▶ [Brief]:
From the court ruling passage, copy out the words starting with "There was evidence" and going on through "10th July, 2001.".

▶ [Selected passage]:
= Beginning of Section =
A community nurse at Kangeta Health Centre, PW4, Stephen Muriithi Thirinja, (Stephen) examined the complainant on 11th July, 2001 and prescribed some medicine for him. On 23rd July, 2001 the respondents were also examined by Stephen as they too complained of having been assaulted.
There was evidence also that prior to the alleged assault, the complainant had been beaten by another person of the name, Kamuchuru. The complainant reported this to PW5, PC Katelo Ali on 10th July, 2001.
The respondents were subsequently arrested and charged before the lower court. That constitutes the evidence against the respondents. I have already stated that it is the contention of the appellant that that evidence was sufficient prima facieevidence and the respondents ought to have been put on their defence. It is now settled that a prima facie evidence is one that the court evidence is one that the court can base a conviction if the defence offers no evidence in rebuttal.
From the record, there is evidence that the complainant was attacked on two different occasions. On the first occasion he was attacked by one Kamuchuru although the complainant reported this to the police the assailant was not charged. Then on the second occasion he was attacked by two people who he claims are the respondents. These were people known to him. He identified the first respondent as the Assistant Chief and the second respondent too. Those who rushed to the scene, including Jeremiah, and Ntongai actually saw the complainant being beaten by the 1st respondent while the 2nd respondent held a torch. The trial magistrate failed to comply with Section 169 of the Criminal Procedure Code in concentrating on matter peripheral to the trial and giving little attention to the evidence that was adduced before him. That ruling was based on the fact that failure to call medical evidence was fatal to the prosecution case. That is what is for determination in this appeal.
= End of Section =
Pose landmark coordinates
= Beginning of Section =
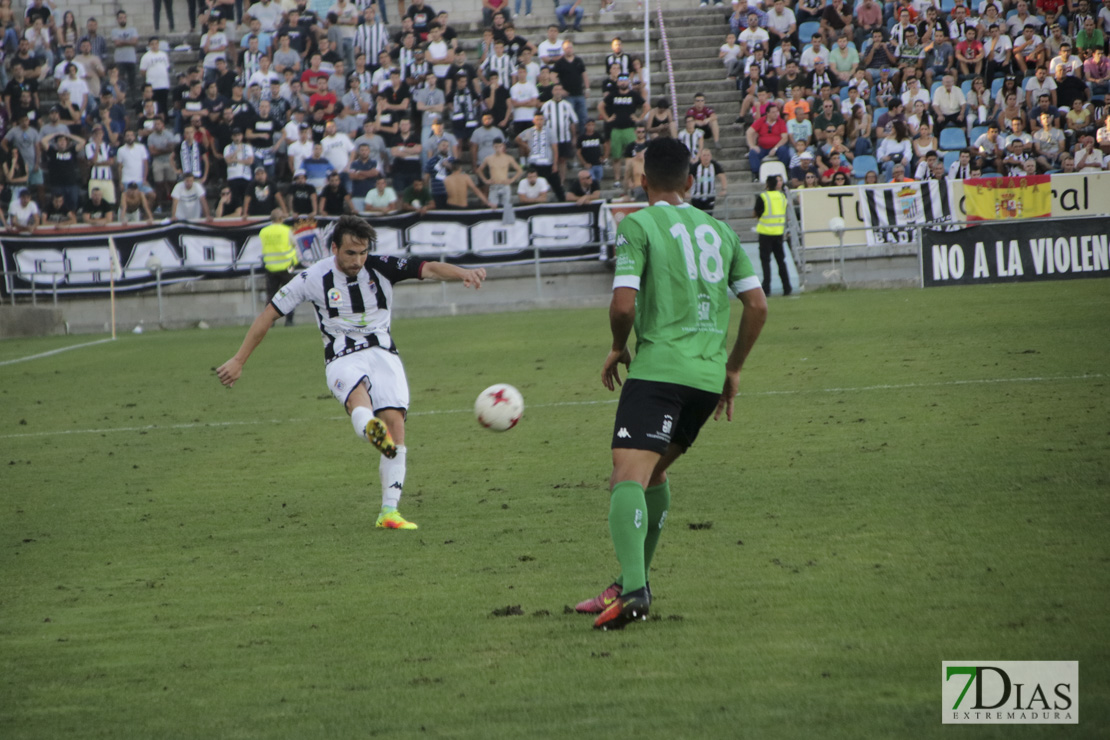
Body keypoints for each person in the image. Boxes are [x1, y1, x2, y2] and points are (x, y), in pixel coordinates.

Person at [577, 137, 767, 630]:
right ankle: (628, 582)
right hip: (706, 379)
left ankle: (636, 590)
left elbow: (622, 304)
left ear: (643, 183)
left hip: (660, 371)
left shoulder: (637, 224)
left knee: (626, 480)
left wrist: (619, 346)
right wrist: (733, 367)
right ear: (689, 182)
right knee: (654, 476)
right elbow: (758, 305)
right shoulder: (721, 231)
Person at [216, 216, 488, 531]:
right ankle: (369, 429)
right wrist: (239, 359)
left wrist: (464, 274)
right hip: (342, 356)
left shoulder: (381, 266)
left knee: (396, 424)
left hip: (383, 354)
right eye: (350, 253)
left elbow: (426, 268)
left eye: (362, 253)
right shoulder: (311, 277)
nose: (357, 260)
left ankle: (389, 512)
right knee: (358, 399)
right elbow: (268, 315)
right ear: (334, 248)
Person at [260, 208, 298, 327]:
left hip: (270, 267)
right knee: (289, 294)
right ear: (281, 219)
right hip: (286, 267)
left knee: (271, 295)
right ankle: (289, 320)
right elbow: (294, 244)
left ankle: (269, 321)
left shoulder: (264, 231)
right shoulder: (286, 230)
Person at [754, 175, 791, 297]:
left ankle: (766, 288)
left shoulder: (763, 197)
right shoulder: (782, 196)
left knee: (766, 262)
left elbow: (756, 212)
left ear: (767, 184)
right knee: (781, 261)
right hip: (779, 233)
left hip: (765, 233)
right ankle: (787, 287)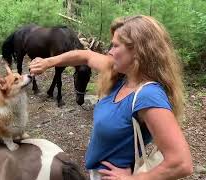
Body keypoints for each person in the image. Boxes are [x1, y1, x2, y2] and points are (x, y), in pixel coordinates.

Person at [29, 15, 193, 179]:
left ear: (137, 51)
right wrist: (48, 62)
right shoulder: (122, 75)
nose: (110, 51)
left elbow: (181, 163)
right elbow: (85, 56)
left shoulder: (148, 96)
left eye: (115, 46)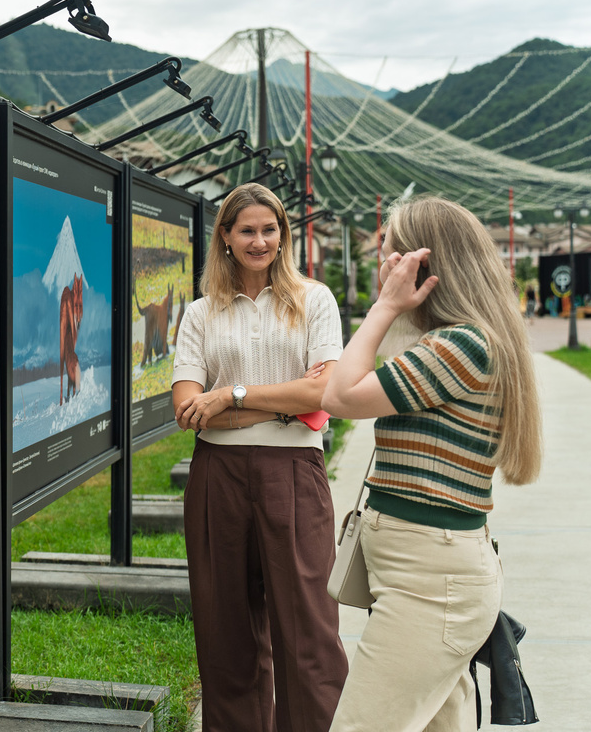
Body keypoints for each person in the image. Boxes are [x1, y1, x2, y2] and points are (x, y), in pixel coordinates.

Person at [322, 195, 542, 731]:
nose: (383, 265)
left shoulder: (462, 347)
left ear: (425, 264)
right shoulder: (448, 339)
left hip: (431, 580)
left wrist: (384, 306)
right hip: (423, 571)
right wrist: (398, 308)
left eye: (390, 252)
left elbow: (340, 396)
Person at [171, 182, 347, 732]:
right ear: (224, 236)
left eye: (270, 230)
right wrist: (283, 404)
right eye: (246, 230)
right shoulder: (200, 314)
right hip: (216, 476)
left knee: (310, 637)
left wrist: (231, 396)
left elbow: (322, 396)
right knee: (226, 637)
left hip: (294, 474)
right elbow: (186, 410)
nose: (259, 240)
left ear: (283, 236)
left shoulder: (314, 301)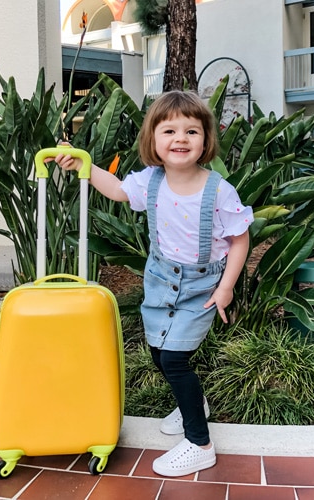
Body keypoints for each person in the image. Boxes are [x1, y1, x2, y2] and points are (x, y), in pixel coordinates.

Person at [52, 90, 253, 477]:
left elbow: (239, 239)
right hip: (161, 279)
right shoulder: (150, 182)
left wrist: (225, 286)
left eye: (192, 131)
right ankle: (195, 405)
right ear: (154, 141)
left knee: (176, 359)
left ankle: (200, 443)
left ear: (206, 140)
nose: (181, 138)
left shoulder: (219, 191)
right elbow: (116, 189)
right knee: (161, 353)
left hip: (200, 286)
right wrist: (84, 165)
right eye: (170, 130)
= End of Section =
▶ [Exercise solution]:
There was evidence also that prior to the alleged assault, the complainant had been beaten by another person of the name, Kamuchuru. The complainant reported this to PW5, PC Katelo Ali on 10th July, 2001.